Sexual Orientation/Marital Status Discrimination – The Minnesota Human Rights Act (MHRA) prohibits, among other things, sexual orientation discrimination. The MHRA also prohibits marital status discrimination. Consequently, same-sex marriage in Minnesota means that these two protected classes are now linked in such a way that an increase in the number of charges filed against employers alleging MHRA violations for both is more likely.
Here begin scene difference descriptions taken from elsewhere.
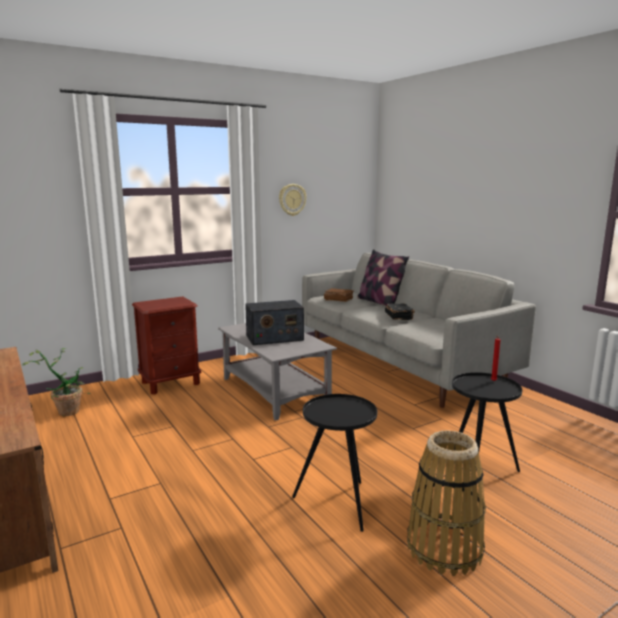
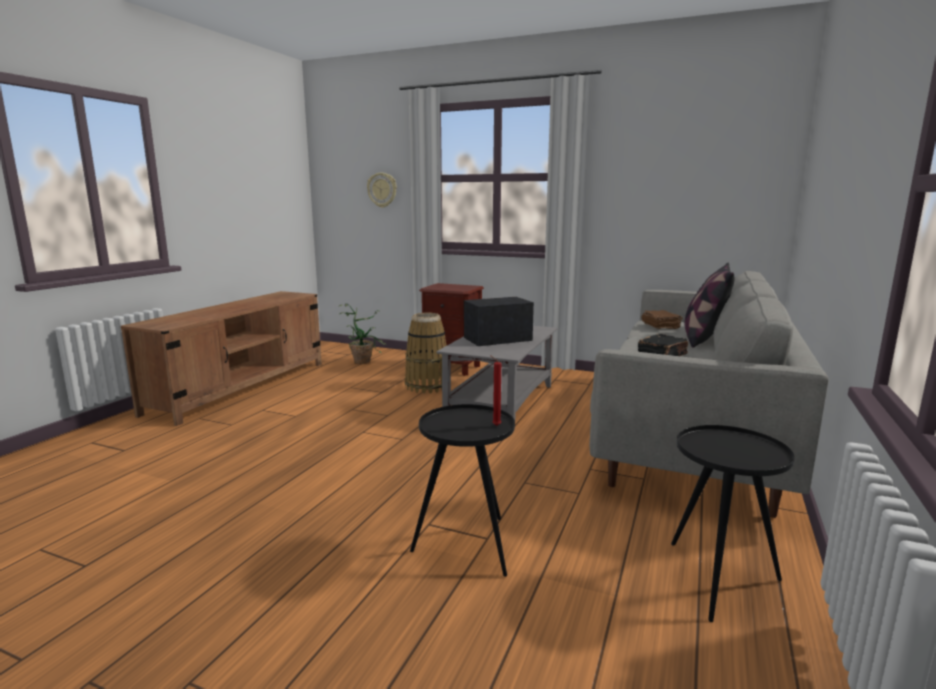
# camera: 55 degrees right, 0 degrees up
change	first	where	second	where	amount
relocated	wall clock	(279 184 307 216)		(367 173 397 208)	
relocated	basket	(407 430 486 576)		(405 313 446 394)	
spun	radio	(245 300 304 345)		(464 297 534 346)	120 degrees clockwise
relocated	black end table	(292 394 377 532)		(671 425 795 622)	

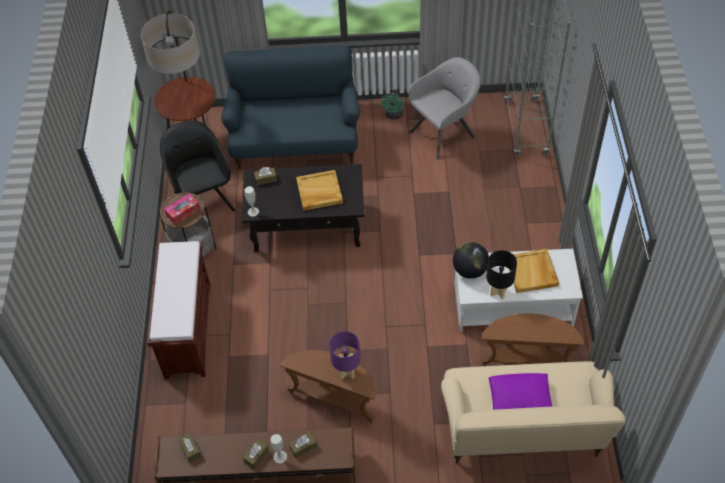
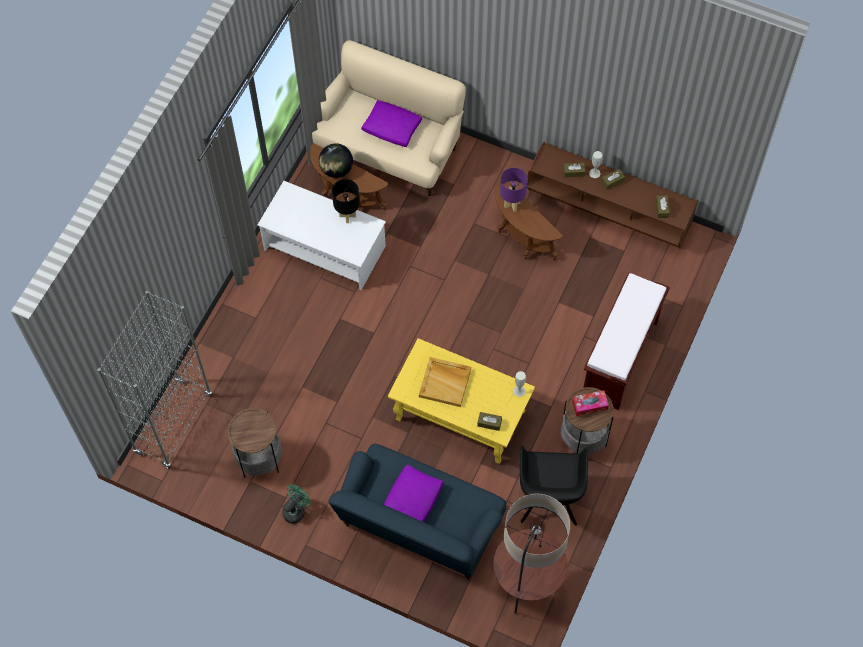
# camera: 155 degrees left, 10 degrees up
change	first	where	second	where	amount
exchanged	gray armchair	(408 57 481 160)	end table	(228 408 282 478)	
relocated	desk globe	(453 242 489 279)		(319 143 353 178)	
appeared			purple-coloured cushion	(384 464 443 522)	
colour	black lounge table	(242 164 364 252)	yellowish lounge table	(388 338 535 464)	
missing	beige-coloured tray	(509 249 559 293)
Under the Minnesota Supreme Court’s decision in Taylor v. LSI,
marital status discrimination goes beyond basing employment decisions on whether or not someone is or is not married; it was held to also include employment discrimination based on the identity of one’s spouse. Because a spouse need not be an employee, with Minnesota’s lawful recognition of same-sex marriages, an employer’s decision not to hire, or to fire or take some other adverse employment action because someone has a same-sex spouse, will give rise to a marital status discrimination claim in addition to one for sexual orientation discrimination. Consequently, while Minnesota employers have been prohibited for some time by law from basing employment decisions on an employee or applicant’s sexual preference, where a spouse or ex-spouse happens to be of the same sex the new law adds another legal basis for further liability.
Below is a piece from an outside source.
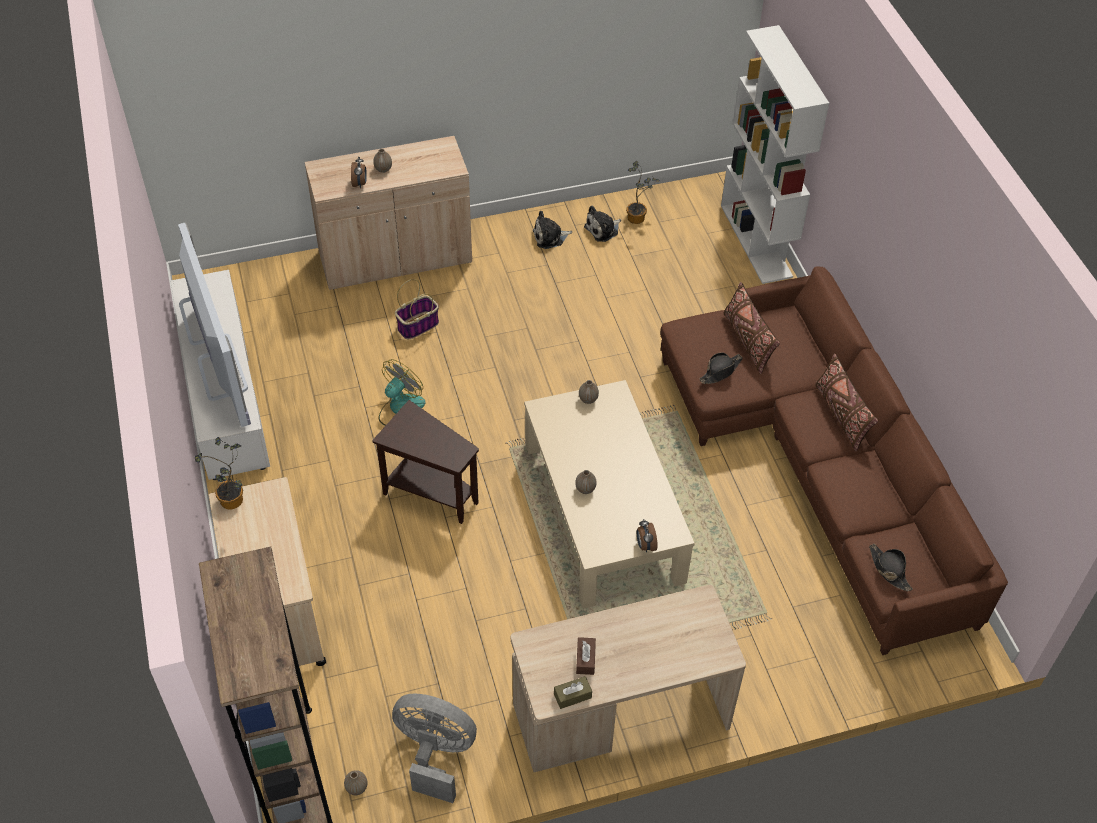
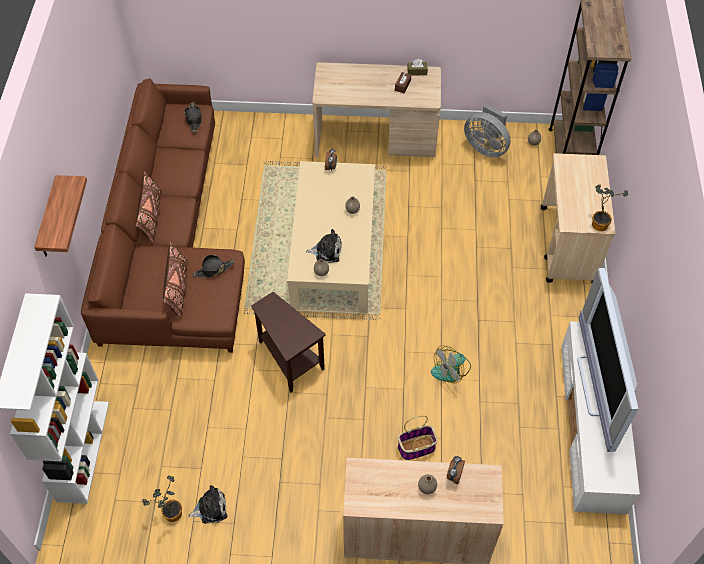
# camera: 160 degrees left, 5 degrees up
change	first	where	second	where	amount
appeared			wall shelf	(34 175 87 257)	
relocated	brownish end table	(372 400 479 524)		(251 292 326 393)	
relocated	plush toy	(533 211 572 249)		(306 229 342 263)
These issues serve to highlight just some of the foreseeable implications of Minnesota’s same-sex marriage law as it pertains to employers. A recent news report speculated that Minnesota could see thousands of newly married same-sex couples within just months of the August 1, 2013 effective date of this new law. Therefore, it is advisable to get ahead of these issues before the law goes into effect by consulting with experienced legal counsel who are well versed in employment law and the issues surrounding same-sex marriage.